Records:

::::

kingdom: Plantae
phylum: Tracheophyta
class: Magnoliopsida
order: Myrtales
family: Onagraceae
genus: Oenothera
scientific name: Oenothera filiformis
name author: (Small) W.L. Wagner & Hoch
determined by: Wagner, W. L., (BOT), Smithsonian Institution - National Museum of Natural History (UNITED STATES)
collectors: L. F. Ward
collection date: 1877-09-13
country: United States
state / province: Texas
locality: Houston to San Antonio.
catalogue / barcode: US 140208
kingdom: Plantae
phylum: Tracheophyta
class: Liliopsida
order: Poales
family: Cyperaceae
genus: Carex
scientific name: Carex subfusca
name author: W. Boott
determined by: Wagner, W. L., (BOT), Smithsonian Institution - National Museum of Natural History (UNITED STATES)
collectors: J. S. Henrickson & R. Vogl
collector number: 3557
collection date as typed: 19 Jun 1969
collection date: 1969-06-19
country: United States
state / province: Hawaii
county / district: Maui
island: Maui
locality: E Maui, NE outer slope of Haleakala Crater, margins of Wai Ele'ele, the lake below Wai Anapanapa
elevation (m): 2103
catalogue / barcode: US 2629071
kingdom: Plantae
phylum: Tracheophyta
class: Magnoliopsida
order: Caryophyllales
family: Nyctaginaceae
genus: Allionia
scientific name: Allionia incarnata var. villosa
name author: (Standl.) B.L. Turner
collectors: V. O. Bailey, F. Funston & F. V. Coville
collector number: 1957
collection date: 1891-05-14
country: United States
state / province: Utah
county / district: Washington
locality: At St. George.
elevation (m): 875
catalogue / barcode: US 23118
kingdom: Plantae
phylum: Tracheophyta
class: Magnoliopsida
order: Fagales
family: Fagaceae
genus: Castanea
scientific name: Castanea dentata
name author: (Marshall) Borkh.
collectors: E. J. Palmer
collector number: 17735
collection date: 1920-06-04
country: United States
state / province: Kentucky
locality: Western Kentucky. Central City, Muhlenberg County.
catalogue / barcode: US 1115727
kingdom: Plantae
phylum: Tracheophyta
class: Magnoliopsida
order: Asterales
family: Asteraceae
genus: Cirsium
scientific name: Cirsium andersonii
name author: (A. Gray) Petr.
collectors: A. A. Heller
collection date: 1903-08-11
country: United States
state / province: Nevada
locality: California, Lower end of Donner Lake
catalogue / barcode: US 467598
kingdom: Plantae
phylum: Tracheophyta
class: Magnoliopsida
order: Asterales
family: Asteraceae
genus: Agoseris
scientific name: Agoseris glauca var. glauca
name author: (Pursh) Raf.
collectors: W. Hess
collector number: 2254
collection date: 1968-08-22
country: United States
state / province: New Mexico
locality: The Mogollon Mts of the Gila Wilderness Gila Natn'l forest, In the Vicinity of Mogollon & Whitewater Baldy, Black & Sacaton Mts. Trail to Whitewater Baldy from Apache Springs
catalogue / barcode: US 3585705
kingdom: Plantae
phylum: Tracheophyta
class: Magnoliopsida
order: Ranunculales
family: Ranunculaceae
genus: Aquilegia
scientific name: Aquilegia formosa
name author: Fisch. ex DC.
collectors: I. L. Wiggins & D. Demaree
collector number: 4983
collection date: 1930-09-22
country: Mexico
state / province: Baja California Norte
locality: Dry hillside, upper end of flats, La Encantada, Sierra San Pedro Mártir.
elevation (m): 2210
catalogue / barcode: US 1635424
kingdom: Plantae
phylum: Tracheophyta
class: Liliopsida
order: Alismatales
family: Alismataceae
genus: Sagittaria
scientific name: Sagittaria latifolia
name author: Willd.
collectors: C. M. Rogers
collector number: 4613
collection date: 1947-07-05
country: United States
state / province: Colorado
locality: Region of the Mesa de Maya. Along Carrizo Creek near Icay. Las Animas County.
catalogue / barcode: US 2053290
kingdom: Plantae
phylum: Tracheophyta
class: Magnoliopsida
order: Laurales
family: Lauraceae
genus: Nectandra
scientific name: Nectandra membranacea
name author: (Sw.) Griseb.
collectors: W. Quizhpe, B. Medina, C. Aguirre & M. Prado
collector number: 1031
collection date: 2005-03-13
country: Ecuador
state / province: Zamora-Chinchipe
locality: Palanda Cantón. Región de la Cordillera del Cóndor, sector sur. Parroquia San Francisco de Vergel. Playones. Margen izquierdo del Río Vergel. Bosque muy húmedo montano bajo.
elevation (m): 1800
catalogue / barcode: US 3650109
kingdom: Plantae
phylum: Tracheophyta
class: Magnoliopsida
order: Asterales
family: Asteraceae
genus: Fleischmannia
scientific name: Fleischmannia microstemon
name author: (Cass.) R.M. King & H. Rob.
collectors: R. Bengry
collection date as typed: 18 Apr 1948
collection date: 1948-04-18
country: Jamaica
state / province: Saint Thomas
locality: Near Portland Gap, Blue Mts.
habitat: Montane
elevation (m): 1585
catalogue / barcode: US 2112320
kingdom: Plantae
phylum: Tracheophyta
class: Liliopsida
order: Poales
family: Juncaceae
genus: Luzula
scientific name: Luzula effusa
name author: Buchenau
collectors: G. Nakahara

::::

• _Exercise_
Give the items again, switching every "locality" to "site" and leaving everything else unchanged.

• _Solution to this problem_
kingdom: Plantae
phylum: Tracheophyta
class: Magnoliopsida
order: Myrtales
family: Onagraceae
genus: Oenothera
scientific name: Oenothera filiformis
name author: (Small) W.L. Wagner & Hoch
determined by: Wagner, W. L., (BOT), Smithsonian Institution - National Museum of Natural History (UNITED STATES)
collectors: L. F. Ward
collection date: 1877-09-13
country: United States
state / province: Texas
site: Houston to San Antonio.
catalogue / barcode: US 140208
kingdom: Plantae
phylum: Tracheophyta
class: Liliopsida
order: Poales
family: Cyperaceae
genus: Carex
scientific name: Carex subfusca
name author: W. Boott
determined by: Wagner, W. L., (BOT), Smithsonian Institution - National Museum of Natural History (UNITED STATES)
collectors: J. S. Henrickson & R. Vogl
collector number: 3557
collection date as typed: 19 Jun 1969
collection date: 1969-06-19
country: United States
state / province: Hawaii
county / district: Maui
island: Maui
site: E Maui, NE outer slope of Haleakala Crater, margins of Wai Ele'ele, the lake below Wai Anapanapa
elevation (m): 2103
catalogue / barcode: US 2629071
kingdom: Plantae
phylum: Tracheophyta
class: Magnoliopsida
order: Caryophyllales
family: Nyctaginaceae
genus: Allionia
scientific name: Allionia incarnata var. villosa
name author: (Standl.) B.L. Turner
collectors: V. O. Bailey, F. Funston & F. V. Coville
collector number: 1957
collection date: 1891-05-14
country: United States
state / province: Utah
county / district: Washington
site: At St. George.
elevation (m): 875
catalogue / barcode: US 23118
kingdom: Plantae
phylum: Tracheophyta
class: Magnoliopsida
order: Fagales
family: Fagaceae
genus: Castanea
scientific name: Castanea dentata
name author: (Marshall) Borkh.
collectors: E. J. Palmer
collector number: 17735
collection date: 1920-06-04
country: United States
state / province: Kentucky
site: Western Kentucky. Central City, Muhlenberg County.
catalogue / barcode: US 1115727
kingdom: Plantae
phylum: Tracheophyta
class: Magnoliopsida
order: Asterales
family: Asteraceae
genus: Cirsium
scientific name: Cirsium andersonii
name author: (A. Gray) Petr.
collectors: A. A. Heller
collection date: 1903-08-11
country: United States
state / province: Nevada
site: California, Lower end of Donner Lake
catalogue / barcode: US 467598
kingdom: Plantae
phylum: Tracheophyta
class: Magnoliopsida
order: Asterales
family: Asteraceae
genus: Agoseris
scientific name: Agoseris glauca var. glauca
name author: (Pursh) Raf.
collectors: W. Hess
collector number: 2254
collection date: 1968-08-22
country: United States
state / province: New Mexico
site: The Mogollon Mts of the Gila Wilderness Gila Natn'l forest, In the Vicinity of Mogollon & Whitewater Baldy, Black & Sacaton Mts. Trail to Whitewater Baldy from Apache Springs
catalogue / barcode: US 3585705
kingdom: Plantae
phylum: Tracheophyta
class: Magnoliopsida
order: Ranunculales
family: Ranunculaceae
genus: Aquilegia
scientific name: Aquilegia formosa
name author: Fisch. ex DC.
collectors: I. L. Wiggins & D. Demaree
collector number: 4983
collection date: 1930-09-22
country: Mexico
state / province: Baja California Norte
site: Dry hillside, upper end of flats, La Encantada, Sierra San Pedro Mártir.
elevation (m): 2210
catalogue / barcode: US 1635424
kingdom: Plantae
phylum: Tracheophyta
class: Liliopsida
order: Alismatales
family: Alismataceae
genus: Sagittaria
scientific name: Sagittaria latifolia
name author: Willd.
collectors: C. M. Rogers
collector number: 4613
collection date: 1947-07-05
country: United States
state / province: Colorado
site: Region of the Mesa de Maya. Along Carrizo Creek near Icay. Las Animas County.
catalogue / barcode: US 2053290
kingdom: Plantae
phylum: Tracheophyta
class: Magnoliopsida
order: Laurales
family: Lauraceae
genus: Nectandra
scientific name: Nectandra membranacea
name author: (Sw.) Griseb.
collectors: W. Quizhpe, B. Medina, C. Aguirre & M. Prado
collector number: 1031
collection date: 2005-03-13
country: Ecuador
state / province: Zamora-Chinchipe
site: Palanda Cantón. Región de la Cordillera del Cóndor, sector sur. Parroquia San Francisco de Vergel. Playones. Margen izquierdo del Río Vergel. Bosque muy húmedo montano bajo.
elevation (m): 1800
catalogue / barcode: US 3650109
kingdom: Plantae
phylum: Tracheophyta
class: Magnoliopsida
order: Asterales
family: Asteraceae
genus: Fleischmannia
scientific name: Fleischmannia microstemon
name author: (Cass.) R.M. King & H. Rob.
collectors: R. Bengry
collection date as typed: 18 Apr 1948
collection date: 1948-04-18
country: Jamaica
state / province: Saint Thomas
site: Near Portland Gap, Blue Mts.
habitat: Montane
elevation (m): 1585
catalogue / barcode: US 2112320
kingdom: Plantae
phylum: Tracheophyta
class: Liliopsida
order: Poales
family: Juncaceae
genus: Luzula
scientific name: Luzula effusa
name author: Buchenau
collectors: G. Nakahara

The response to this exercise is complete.